Мне постлали сена на лавке, покрыли его чистым рядном. Под голову дали подушку, которую я незаметно от хозяев покрыл носовым платком. Заснул я как убитый. Проснулся от пения петухов. Только что начинало светать. В избе все еще спали. Некоторое время я не мог даже сообразить, где я и что вокруг меня. Впервые после нескольких дней нервного напряжения, когда надобно было быть все время начеку, ощутил я, хоть относительный, но все-таки покой в глухой деревушке в двадцати пяти верстах от города.
По временам слышался шум проезжающих мимо саней и говор проходивших и проезжавших людей. Каждый такой звук невольно будил тревогу: не идут ли справиться из сельского комитета, что это за прохожий появился в деревне? Наконец поднялись и хозяева. Заварили моего чаю, угостил я хозяев сахаром, они меня за то горячими ржаными лепешками и вареным картофелем, и часов в семь утра сын хозяина, согласно уговору, повез меня в Раково[61]

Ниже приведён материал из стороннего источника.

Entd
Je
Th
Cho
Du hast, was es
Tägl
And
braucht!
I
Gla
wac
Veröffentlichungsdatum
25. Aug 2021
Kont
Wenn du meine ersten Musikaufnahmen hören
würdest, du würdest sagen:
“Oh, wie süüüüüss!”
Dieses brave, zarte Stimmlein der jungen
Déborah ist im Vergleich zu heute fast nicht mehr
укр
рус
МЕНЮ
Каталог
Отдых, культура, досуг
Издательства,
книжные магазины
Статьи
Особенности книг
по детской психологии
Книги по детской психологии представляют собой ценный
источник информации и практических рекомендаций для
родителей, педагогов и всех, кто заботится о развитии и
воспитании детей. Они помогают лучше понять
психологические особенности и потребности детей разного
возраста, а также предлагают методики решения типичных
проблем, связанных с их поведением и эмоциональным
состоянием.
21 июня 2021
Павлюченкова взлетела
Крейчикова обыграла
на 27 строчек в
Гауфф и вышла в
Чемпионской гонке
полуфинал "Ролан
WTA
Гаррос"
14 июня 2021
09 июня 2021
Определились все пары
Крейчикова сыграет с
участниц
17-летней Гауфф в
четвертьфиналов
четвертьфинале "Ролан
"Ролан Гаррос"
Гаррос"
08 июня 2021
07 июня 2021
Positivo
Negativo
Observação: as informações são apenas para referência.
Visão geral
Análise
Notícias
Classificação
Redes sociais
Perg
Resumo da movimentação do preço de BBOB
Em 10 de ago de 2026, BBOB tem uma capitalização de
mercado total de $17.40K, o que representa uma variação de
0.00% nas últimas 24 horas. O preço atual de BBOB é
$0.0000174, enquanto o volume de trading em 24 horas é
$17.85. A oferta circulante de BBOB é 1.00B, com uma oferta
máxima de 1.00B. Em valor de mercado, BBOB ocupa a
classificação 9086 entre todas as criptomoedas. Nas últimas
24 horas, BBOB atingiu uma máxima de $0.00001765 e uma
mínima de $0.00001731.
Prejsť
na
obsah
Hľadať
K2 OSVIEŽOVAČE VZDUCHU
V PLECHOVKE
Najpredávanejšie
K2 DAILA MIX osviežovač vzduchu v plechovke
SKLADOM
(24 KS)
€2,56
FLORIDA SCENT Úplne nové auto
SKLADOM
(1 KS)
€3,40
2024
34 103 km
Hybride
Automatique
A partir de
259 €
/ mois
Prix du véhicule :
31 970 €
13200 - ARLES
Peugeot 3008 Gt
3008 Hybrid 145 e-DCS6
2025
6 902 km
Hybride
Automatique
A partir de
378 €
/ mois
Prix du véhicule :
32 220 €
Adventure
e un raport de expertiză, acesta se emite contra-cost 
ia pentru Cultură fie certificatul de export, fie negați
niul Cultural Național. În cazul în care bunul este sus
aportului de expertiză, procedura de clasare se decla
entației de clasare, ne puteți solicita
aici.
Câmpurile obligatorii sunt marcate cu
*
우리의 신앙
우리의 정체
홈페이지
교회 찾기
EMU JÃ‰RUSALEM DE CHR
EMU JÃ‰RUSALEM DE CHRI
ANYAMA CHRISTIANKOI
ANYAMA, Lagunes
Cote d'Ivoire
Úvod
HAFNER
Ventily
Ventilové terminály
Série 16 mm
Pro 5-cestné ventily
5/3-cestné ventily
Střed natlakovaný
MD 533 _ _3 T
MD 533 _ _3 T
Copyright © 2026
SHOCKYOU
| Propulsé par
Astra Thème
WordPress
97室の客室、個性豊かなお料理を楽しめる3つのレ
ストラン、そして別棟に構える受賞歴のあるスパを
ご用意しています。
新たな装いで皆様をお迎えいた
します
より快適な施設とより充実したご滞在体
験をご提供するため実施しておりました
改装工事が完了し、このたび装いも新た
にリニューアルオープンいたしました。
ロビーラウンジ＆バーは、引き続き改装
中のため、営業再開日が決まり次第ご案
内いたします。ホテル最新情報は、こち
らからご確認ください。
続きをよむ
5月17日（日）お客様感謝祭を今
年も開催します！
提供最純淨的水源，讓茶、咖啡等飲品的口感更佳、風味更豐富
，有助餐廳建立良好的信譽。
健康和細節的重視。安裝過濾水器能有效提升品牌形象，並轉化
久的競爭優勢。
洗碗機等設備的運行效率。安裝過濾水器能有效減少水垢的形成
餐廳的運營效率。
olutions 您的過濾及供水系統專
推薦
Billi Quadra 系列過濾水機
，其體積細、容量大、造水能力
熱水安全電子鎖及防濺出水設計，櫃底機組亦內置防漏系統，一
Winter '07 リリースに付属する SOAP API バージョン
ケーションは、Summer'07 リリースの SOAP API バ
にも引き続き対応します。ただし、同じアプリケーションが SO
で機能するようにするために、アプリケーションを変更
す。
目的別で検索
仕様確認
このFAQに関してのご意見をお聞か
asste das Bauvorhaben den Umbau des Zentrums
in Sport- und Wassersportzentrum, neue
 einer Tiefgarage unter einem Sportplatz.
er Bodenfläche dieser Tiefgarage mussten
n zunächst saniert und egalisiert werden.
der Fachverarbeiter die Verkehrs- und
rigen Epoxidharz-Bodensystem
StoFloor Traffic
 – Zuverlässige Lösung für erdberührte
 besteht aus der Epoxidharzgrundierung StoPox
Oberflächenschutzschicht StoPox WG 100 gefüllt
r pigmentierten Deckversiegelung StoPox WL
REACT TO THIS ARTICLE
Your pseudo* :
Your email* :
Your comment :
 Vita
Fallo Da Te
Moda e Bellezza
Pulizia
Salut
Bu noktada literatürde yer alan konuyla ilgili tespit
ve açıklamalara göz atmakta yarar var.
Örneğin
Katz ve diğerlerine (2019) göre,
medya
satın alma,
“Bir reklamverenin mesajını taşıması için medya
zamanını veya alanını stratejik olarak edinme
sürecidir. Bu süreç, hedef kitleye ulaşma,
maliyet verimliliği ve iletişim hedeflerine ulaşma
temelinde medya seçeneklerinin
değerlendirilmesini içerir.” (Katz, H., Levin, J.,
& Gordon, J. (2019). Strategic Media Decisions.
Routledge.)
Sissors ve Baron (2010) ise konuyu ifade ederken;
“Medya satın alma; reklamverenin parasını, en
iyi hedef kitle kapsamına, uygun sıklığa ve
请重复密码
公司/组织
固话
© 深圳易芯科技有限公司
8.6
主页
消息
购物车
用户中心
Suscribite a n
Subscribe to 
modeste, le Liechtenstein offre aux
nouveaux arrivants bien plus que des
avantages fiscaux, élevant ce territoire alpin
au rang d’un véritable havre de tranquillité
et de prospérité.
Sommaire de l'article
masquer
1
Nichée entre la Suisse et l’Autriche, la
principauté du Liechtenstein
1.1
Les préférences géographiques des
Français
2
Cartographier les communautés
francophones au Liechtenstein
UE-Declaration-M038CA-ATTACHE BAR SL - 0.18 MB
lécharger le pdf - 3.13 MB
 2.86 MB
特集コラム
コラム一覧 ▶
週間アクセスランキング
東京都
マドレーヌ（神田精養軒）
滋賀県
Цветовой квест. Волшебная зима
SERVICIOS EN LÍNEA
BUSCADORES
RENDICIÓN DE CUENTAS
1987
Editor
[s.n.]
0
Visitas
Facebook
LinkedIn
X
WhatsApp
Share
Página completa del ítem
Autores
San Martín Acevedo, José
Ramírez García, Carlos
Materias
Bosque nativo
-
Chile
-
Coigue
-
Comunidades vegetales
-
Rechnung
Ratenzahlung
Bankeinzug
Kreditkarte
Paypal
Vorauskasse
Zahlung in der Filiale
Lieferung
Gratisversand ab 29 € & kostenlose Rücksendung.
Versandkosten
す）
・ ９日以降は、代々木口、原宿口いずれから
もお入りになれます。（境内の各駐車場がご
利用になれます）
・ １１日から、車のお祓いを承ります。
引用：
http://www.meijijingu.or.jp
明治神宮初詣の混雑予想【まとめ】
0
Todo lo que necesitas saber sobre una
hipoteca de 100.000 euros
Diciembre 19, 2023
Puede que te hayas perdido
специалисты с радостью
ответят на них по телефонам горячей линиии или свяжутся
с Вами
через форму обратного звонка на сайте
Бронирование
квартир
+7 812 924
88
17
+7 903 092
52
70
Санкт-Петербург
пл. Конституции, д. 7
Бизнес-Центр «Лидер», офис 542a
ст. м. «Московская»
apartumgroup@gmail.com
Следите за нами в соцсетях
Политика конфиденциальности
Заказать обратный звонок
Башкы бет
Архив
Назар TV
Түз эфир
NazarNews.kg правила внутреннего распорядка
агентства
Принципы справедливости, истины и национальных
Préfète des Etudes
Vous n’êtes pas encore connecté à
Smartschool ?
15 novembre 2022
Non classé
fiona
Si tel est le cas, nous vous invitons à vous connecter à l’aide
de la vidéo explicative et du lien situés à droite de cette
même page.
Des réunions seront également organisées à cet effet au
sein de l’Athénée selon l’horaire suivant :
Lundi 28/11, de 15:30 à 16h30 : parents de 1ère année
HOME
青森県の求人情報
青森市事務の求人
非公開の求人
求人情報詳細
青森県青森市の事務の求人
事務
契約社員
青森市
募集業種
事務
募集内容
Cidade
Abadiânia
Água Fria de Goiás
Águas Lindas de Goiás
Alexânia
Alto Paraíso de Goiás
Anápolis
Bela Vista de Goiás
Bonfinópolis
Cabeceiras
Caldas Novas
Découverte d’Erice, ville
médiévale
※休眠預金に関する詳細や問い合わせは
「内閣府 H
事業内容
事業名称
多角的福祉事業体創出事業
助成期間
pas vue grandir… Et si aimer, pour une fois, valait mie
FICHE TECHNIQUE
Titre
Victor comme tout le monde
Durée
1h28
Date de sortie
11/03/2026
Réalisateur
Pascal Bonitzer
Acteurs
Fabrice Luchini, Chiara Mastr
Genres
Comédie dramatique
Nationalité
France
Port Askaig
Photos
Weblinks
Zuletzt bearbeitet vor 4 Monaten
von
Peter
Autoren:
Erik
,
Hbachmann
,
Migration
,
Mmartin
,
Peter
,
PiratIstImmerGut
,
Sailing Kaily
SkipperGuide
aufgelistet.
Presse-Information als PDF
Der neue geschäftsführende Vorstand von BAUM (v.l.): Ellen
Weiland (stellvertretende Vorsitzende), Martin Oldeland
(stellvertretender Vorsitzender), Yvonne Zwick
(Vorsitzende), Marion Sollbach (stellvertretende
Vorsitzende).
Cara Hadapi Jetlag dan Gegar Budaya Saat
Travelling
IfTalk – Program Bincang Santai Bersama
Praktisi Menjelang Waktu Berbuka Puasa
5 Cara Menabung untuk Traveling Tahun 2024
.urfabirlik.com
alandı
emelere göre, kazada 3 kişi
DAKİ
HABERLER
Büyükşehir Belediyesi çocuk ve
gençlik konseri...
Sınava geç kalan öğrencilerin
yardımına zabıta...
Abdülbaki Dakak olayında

, до которого было верст пятнадцать.Через Заслав проехали в семь с половиной часов утра. Ощущение было неприятное, так как в местечке снега не было вовсе, лошадь, запряженная в розвальни, шла все время шагом, и я был на виду у всех прохожих, большей частью евреев. Для того чтобы не обращали внимания, я, оставив на розвальнях вещи, сам пошел пешком на некотором расстоянии от саней, как будто не имея ничего общего с ними.
Когда выехали из местечка, дорога стала сносной и можно было ехать довольно быстро. Часов около одиннадцати приехали в Раково. Это очень большое местечко с несколькими мощеными улицами. Дневная жизнь была уже в полном разгаре. По улицам сновала масса евреев. Надобно было быть очень осторожным. Я отпустил своего возницу у костела, не доезжая базарной площади, и затем, расспросив у него, как выйти из местечка на Ивенецкую дорогу, пошел по указанному направлению. Базарной площади миновать нельзя было, пришлось пересечь ее. Старался это сделать незаметно, избегая открытых мест и норовя пройти за возами и ларями. В одном месте услышал, как два проходящих парня условливались пойти на заседание комитета по случаю прибытия члена Минского совдепа. Этот разговор придал бодрости моим ногам, и я, быстро пройдя местечко, вышел на Ивенецкую дорогу, широкий шлях, идущий перелеском.
Вдоль дороги все время шли телеграфные столбы с большим количеством проводов, которые были подвешены на поперечинах в несколько ярусов. Такая масса проводов по тракту меня порядочно смущала, такая связь с Минском мне была очень неприятна, и я уже подумывал свернуть на какое-либо другое направление, более скромное в отношении культуры, но, пройдя версты три, я увидел, что эта мощная телеграфная сеть на значительном пространстве была разрушена, столбы повалены, и провода оборваны. После этого обилие телеграфных проводов, встречаемое мною нередко в дальнейшем пути, меня более не смущало.
До Ивенца считалось двадцать пять верст, и я надеялся засветло дойти до места ночлега, но не рассчитал своих сил. Правда, я успел отдохнуть от железнодорожного путешествия и выспался, но не успел еще приобрести навыка в носке багажа, и он очень утомлял меня.
Погода была немного теплее, чем накануне, но пасмурная. По временам накрапывал дождик, иногда, только на несколько минут, проглядывало солнце. Местность была холмистая. Постоянные подъемы и спуски при суглинистом грунте были очень тяжелы. С частыми отдыхами, чуть ли не через каждые две версты, часам к пяти я подошел к местечку Велма.
Заморосил мелкий дождик, начинало уже темнеть. Дальше идти было невозможно, до Ивенца было еще верст восемнадцать. Я решил переночевать в местечке, тем более что оно было небольшое и отличалось от обыкновенной деревни только тем, что в нем был костел. К ксендзу-то я и надумал идти, просить у него ночлега. Расспросил, где живет ксендз; оказалось, в маленькой усадебке (так называемое плебанье[62]
), в расстоянии четверти версты от местечка. Пошел туда. Дверь мне открыла служанка. Подозрительно оглядела меня и спросила по-польски, что мне было нужно.Я объяснил ей, что имею дело к ксендзу. С опаской в пустила меня в прихожую. Через минуту вышел ко мне молодой, лет не более тридцати, бодрый, упитанный ксендз и обратился ко мне с тем же вопросом. Я рассказал ему, что иду в Ивенец, устал в пути и прошу его, не позволит ли он переночевать у него в прихожей, что ничего мне не нужно, только небольшую охапку соломы. Ксендз после краткого раздумья решительно отказал, посоветовав пойти в местечко, где есть много домов, в которых обычно останавливаются прохожие. Когда я просил назвать, к кому мне пойти, он назвал мне три еврейских имени: Шолома, Айзика и Сруля.